/---
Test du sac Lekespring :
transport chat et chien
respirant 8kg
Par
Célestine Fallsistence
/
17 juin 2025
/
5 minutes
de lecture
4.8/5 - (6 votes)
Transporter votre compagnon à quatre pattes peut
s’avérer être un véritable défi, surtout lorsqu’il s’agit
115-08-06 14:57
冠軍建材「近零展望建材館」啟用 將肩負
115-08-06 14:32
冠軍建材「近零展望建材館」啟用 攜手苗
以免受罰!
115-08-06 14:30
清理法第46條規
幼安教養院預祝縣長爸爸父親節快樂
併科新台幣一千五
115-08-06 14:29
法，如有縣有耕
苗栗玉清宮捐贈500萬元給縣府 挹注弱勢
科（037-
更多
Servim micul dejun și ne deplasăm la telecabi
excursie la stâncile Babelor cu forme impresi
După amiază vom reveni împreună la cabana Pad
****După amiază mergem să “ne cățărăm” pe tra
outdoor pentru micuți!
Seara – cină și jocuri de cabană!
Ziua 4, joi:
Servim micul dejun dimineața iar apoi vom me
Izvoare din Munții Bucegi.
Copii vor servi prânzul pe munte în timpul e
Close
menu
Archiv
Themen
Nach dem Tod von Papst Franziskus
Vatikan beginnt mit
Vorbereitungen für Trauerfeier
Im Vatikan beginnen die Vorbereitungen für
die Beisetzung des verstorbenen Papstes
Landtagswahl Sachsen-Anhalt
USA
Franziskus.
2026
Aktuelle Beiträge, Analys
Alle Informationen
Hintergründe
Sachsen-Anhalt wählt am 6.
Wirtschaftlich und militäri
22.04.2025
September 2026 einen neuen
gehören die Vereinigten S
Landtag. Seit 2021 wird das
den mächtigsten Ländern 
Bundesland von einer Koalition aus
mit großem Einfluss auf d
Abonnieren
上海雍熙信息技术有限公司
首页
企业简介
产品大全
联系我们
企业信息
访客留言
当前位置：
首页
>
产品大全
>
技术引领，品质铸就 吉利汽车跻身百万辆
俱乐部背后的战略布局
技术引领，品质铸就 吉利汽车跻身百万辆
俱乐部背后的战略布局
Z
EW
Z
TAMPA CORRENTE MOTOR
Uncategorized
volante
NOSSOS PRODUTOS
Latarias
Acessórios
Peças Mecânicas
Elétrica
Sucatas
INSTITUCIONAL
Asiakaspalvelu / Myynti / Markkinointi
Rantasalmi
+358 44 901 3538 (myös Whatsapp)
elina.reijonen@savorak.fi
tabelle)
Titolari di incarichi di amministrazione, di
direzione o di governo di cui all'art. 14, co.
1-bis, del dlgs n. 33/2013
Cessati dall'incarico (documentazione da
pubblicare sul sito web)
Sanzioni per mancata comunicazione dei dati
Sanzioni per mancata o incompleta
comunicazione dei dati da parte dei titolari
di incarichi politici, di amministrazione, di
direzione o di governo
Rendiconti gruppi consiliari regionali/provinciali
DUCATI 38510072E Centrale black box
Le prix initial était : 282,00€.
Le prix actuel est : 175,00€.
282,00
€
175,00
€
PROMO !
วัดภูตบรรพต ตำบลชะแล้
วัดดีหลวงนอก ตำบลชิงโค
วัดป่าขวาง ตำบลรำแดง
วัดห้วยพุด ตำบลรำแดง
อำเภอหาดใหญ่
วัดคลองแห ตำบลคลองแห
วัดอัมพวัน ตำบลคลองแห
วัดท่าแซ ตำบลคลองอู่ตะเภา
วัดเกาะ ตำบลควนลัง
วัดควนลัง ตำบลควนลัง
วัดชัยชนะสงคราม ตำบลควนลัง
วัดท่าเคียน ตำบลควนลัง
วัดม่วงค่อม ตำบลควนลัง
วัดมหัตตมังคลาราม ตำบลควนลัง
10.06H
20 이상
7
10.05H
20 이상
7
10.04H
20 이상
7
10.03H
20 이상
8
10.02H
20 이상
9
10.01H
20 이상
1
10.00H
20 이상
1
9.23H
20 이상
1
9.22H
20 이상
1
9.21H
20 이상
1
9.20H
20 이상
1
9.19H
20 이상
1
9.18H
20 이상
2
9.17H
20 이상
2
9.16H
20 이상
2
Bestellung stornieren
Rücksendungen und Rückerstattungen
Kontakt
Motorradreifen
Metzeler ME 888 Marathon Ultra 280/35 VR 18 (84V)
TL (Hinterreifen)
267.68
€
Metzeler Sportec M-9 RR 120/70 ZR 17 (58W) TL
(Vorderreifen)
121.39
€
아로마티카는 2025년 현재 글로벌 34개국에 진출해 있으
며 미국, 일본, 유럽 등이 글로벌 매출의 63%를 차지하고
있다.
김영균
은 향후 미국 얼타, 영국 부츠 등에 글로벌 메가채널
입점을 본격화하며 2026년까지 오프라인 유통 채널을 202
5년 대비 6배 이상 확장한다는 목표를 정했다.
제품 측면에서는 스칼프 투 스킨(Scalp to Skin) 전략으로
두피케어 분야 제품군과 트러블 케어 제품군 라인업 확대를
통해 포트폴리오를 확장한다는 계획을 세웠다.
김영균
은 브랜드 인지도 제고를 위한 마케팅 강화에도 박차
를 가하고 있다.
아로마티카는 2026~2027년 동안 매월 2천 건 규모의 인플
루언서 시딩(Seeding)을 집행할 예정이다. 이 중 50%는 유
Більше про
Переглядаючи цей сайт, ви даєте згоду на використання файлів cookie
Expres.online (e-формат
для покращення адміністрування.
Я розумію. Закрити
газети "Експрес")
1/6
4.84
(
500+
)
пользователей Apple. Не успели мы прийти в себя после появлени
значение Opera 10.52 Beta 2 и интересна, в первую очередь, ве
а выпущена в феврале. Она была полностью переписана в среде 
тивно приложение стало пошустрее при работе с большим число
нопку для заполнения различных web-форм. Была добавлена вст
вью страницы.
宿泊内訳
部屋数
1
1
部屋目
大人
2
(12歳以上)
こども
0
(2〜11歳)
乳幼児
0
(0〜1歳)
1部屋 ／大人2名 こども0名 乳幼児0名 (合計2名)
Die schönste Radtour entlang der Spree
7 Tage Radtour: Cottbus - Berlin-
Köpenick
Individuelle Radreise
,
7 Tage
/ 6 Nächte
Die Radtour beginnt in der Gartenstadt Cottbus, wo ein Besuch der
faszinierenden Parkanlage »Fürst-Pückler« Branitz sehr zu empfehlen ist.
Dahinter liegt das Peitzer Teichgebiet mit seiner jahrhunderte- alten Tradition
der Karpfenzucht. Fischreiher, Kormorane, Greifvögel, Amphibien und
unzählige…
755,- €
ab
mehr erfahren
\---
:: THE TASK ::
Give all of the text from the rows above as a Markdown table with two columns, No. and Text, numbering the lines in order and leaving out blank lines.

:: SOLUTION ::
| No. | Text |
|---|---|
| 1 | Test du sac Lekespring : |
| 2 | transport chat et chien |
| 3 | respirant 8kg |
| 4 | Par |
| 5 | Célestine Fallsistence |
| 6 | / |
| 7 | 17 juin 2025 |
| 8 | / |
| 9 | 5 minutes |
| 10 | de lecture |
| 11 | 4.8/5 - (6 votes) |
| 12 | Transporter votre compagnon à quatre pattes peut |
| 13 | s’avérer être un véritable défi, surtout lorsqu’il s’agit |
| 14 | 115-08-06 14:57 |
| 15 | 冠軍建材「近零展望建材館」啟用 將肩負 |
| 16 | 115-08-06 14:32 |
| 17 | 冠軍建材「近零展望建材館」啟用 攜手苗 |
| 18 | 以免受罰! |
| 19 | 115-08-06 14:30 |
| 20 | 清理法第46條規 |
| 21 | 幼安教養院預祝縣長爸爸父親節快樂 |
| 22 | 併科新台幣一千五 |
| 23 | 115-08-06 14:29 |
| 24 | 法，如有縣有耕 |
| 25 | 苗栗玉清宮捐贈500萬元給縣府 挹注弱勢 |
| 26 | 科（037- |
| 27 | 更多 |
| 28 | Servim micul dejun și ne deplasăm la telecabi |
| 29 | excursie la stâncile Babelor cu forme impresi |
| 30 | După amiază vom reveni împreună la cabana Pad |
| 31 | ****După amiază mergem să “ne cățărăm” pe tra |
| 32 | outdoor pentru micuți! |
| 33 | Seara – cină și jocuri de cabană! |
| 34 | Ziua 4, joi: |
| 35 | Servim micul dejun dimineața iar apoi vom me |
| 36 | Izvoare din Munții Bucegi. |
| 37 | Copii vor servi prânzul pe munte în timpul e |
| 38 | Close |
| 39 | menu |
| 40 | Archiv |
| 41 | Themen |
| 42 | Nach dem Tod von Papst Franziskus |
| 43 | Vatikan beginnt mit |
| 44 | Vorbereitungen für Trauerfeier |
| 45 | Im Vatikan beginnen die Vorbereitungen für |
| 46 | die Beisetzung des verstorbenen Papstes |
| 47 | Landtagswahl Sachsen-Anhalt |
| 48 | USA |
| 49 | Franziskus. |
| 50 | 2026 |
| 51 | Aktuelle Beiträge, Analys |
| 52 | Alle Informationen |
| 53 | Hintergründe |
| 54 | Sachsen-Anhalt wählt am 6. |
| 55 | Wirtschaftlich und militäri |
| 56 | 22.04.2025 |
| 57 | September 2026 einen neuen |
| 58 | gehören die Vereinigten S |
| 59 | Landtag. Seit 2021 wird das |
| 60 | den mächtigsten Ländern  |
| 61 | Bundesland von einer Koalition aus |
| 62 | mit großem Einfluss auf d |
| 63 | Abonnieren |
| 64 | 上海雍熙信息技术有限公司 |
| 65 | 首页 |
| 66 | 企业简介 |
| 67 | 产品大全 |
| 68 | 联系我们 |
| 69 | 企业信息 |
| 70 | 访客留言 |
| 71 | 当前位置： |
| 72 | 首页 |
| 73 | > |
| 74 | 产品大全 |
| 75 | > |
| 76 | 技术引领，品质铸就 吉利汽车跻身百万辆 |
| 77 | 俱乐部背后的战略布局 |
| 78 | 技术引领，品质铸就 吉利汽车跻身百万辆 |
| 79 | 俱乐部背后的战略布局 |
| 80 | Z |
| 81 | EW |
| 82 | Z |
| 83 | TAMPA CORRENTE MOTOR |
| 84 | Uncategorized |
| 85 | volante |
| 86 | NOSSOS PRODUTOS |
| 87 | Latarias |
| 88 | Acessórios |
| 89 | Peças Mecânicas |
| 90 | Elétrica |
| 91 | Sucatas |
| 92 | INSTITUCIONAL |
| 93 | Asiakaspalvelu / Myynti / Markkinointi |
| 94 | Rantasalmi |
| 95 | +358 44 901 3538 (myös Whatsapp) |
| 96 | elina.reijonen@savorak.fi |
| 97 | tabelle) |
| 98 | Titolari di incarichi di amministrazione, di |
| 99 | direzione o di governo di cui all'art. 14, co. |
| 100 | 1-bis, del dlgs n. 33/2013 |
| 101 | Cessati dall'incarico (documentazione da |
| 102 | pubblicare sul sito web) |
| 103 | Sanzioni per mancata comunicazione dei dati |
| 104 | Sanzioni per mancata o incompleta |
| 105 | comunicazione dei dati da parte dei titolari |
| 106 | di incarichi politici, di amministrazione, di |
| 107 | direzione o di governo |
| 108 | Rendiconti gruppi consiliari regionali/provinciali |
| 109 | DUCATI 38510072E Centrale black box |
| 110 | Le prix initial était : 282,00€. |
| 111 | Le prix actuel est : 175,00€. |
| 112 | 282,00 |
| 113 | € |
| 114 | 175,00 |
| 115 | € |
| 116 | PROMO ! |
| 117 | วัดภูตบรรพต ตำบลชะแล้ |
| 118 | วัดดีหลวงนอก ตำบลชิงโค |
| 119 | วัดป่าขวาง ตำบลรำแดง |
| 120 | วัดห้วยพุด ตำบลรำแดง |
| 121 | อำเภอหาดใหญ่ |
| 122 | วัดคลองแห ตำบลคลองแห |
| 123 | วัดอัมพวัน ตำบลคลองแห |
| 124 | วัดท่าแซ ตำบลคลองอู่ตะเภา |
| 125 | วัดเกาะ ตำบลควนลัง |
| 126 | วัดควนลัง ตำบลควนลัง |
| 127 | วัดชัยชนะสงคราม ตำบลควนลัง |
| 128 | วัดท่าเคียน ตำบลควนลัง |
| 129 | วัดม่วงค่อม ตำบลควนลัง |
| 130 | วัดมหัตตมังคลาราม ตำบลควนลัง |
| 131 | 10.06H |
| 132 | 20 이상 |
| 133 | 7 |
| 134 | 10.05H |
| 135 | 20 이상 |
| 136 | 7 |
| 137 | 10.04H |
| 138 | 20 이상 |
| 139 | 7 |
| 140 | 10.03H |
| 141 | 20 이상 |
| 142 | 8 |
| 143 | 10.02H |
| 144 | 20 이상 |
| 145 | 9 |
| 146 | 10.01H |
| 147 | 20 이상 |
| 148 | 1 |
| 149 | 10.00H |
| 150 | 20 이상 |
| 151 | 1 |
| 152 | 9.23H |
| 153 | 20 이상 |
| 154 | 1 |
| 155 | 9.22H |
| 156 | 20 이상 |
| 157 | 1 |
| 158 | 9.21H |
| 159 | 20 이상 |
| 160 | 1 |
| 161 | 9.20H |
| 162 | 20 이상 |
| 163 | 1 |
| 164 | 9.19H |
| 165 | 20 이상 |
| 166 | 1 |
| 167 | 9.18H |
| 168 | 20 이상 |
| 169 | 2 |
| 170 | 9.17H |
| 171 | 20 이상 |
| 172 | 2 |
| 173 | 9.16H |
| 174 | 20 이상 |
| 175 | 2 |
| 176 | Bestellung stornieren |
| 177 | Rücksendungen und Rückerstattungen |
| 178 | Kontakt |
| 179 | Motorradreifen |
| 180 | Metzeler ME 888 Marathon Ultra 280/35 VR 18 (84V) |
| 181 | TL (Hinterreifen) |
| 182 | 267.68 |
| 183 | € |
| 184 | Metzeler Sportec M-9 RR 120/70 ZR 17 (58W) TL |
| 185 | (Vorderreifen) |
| 186 | 121.39 |
| 187 | € |
| 188 | 아로마티카는 2025년 현재 글로벌 34개국에 진출해 있으 |
| 189 | 며 미국, 일본, 유럽 등이 글로벌 매출의 63%를 차지하고 |
| 190 | 있다. |
| 191 | 김영균 |
| 192 | 은 향후 미국 얼타, 영국 부츠 등에 글로벌 메가채널 |
| 193 | 입점을 본격화하며 2026년까지 오프라인 유통 채널을 202 |
| 194 | 5년 대비 6배 이상 확장한다는 목표를 정했다. |
| 195 | 제품 측면에서는 스칼프 투 스킨(Scalp to Skin) 전략으로 |
| 196 | 두피케어 분야 제품군과 트러블 케어 제품군 라인업 확대를 |
| 197 | 통해 포트폴리오를 확장한다는 계획을 세웠다. |
| 198 | 김영균 |
| 199 | 은 브랜드 인지도 제고를 위한 마케팅 강화에도 박차 |
| 200 | 를 가하고 있다. |
| 201 | 아로마티카는 2026~2027년 동안 매월 2천 건 규모의 인플 |
| 202 | 루언서 시딩(Seeding)을 집행할 예정이다. 이 중 50%는 유 |
| 203 | Більше про |
| 204 | Переглядаючи цей сайт, ви даєте згоду на використання файлів cookie |
| 205 | Expres.online (e-формат |
| 206 | для покращення адміністрування. |
| 207 | Я розумію. Закрити |
| 208 | газети "Експрес") |
| 209 | 1/6 |
| 210 | 4.84 |
| 211 | ( |
| 212 | 500+ |
| 213 | ) |
| 214 | пользователей Apple. Не успели мы прийти в себя после появлени |
| 215 | значение Opera 10.52 Beta 2 и интересна, в первую очередь, ве |
| 216 | а выпущена в феврале. Она была полностью переписана в среде  |
| 217 | тивно приложение стало пошустрее при работе с большим число |
| 218 | нопку для заполнения различных web-форм. Была добавлена вст |
| 219 | вью страницы. |
| 220 | 宿泊内訳 |
| 221 | 部屋数 |
| 222 | 1 |
| 223 | 1 |
| 224 | 部屋目 |
| 225 | 大人 |
| 226 | 2 |
| 227 | (12歳以上) |
| 228 | こども |
| 229 | 0 |
| 230 | (2〜11歳) |
| 231 | 乳幼児 |
| 232 | 0 |
| 233 | (0〜1歳) |
| 234 | 1部屋 ／大人2名 こども0名 乳幼児0名 (合計2名) |
| 235 | Die schönste Radtour entlang der Spree |
| 236 | 7 Tage Radtour: Cottbus - Berlin- |
| 237 | Köpenick |
| 238 | Individuelle Radreise |
| 239 | , |
| 240 | 7 Tage |
| 241 | / 6 Nächte |
| 242 | Die Radtour beginnt in der Gartenstadt Cottbus, wo ein Besuch der |
| 243 | faszinierenden Parkanlage »Fürst-Pückler« Branitz sehr zu empfehlen ist. |
| 244 | Dahinter liegt das Peitzer Teichgebiet mit seiner jahrhunderte- alten Tradition |
| 245 | der Karpfenzucht. Fischreiher, Kormorane, Greifvögel, Amphibien und |
| 246 | unzählige… |
| 247 | 755,- € |
| 248 | ab |
| 249 | mehr erfahren |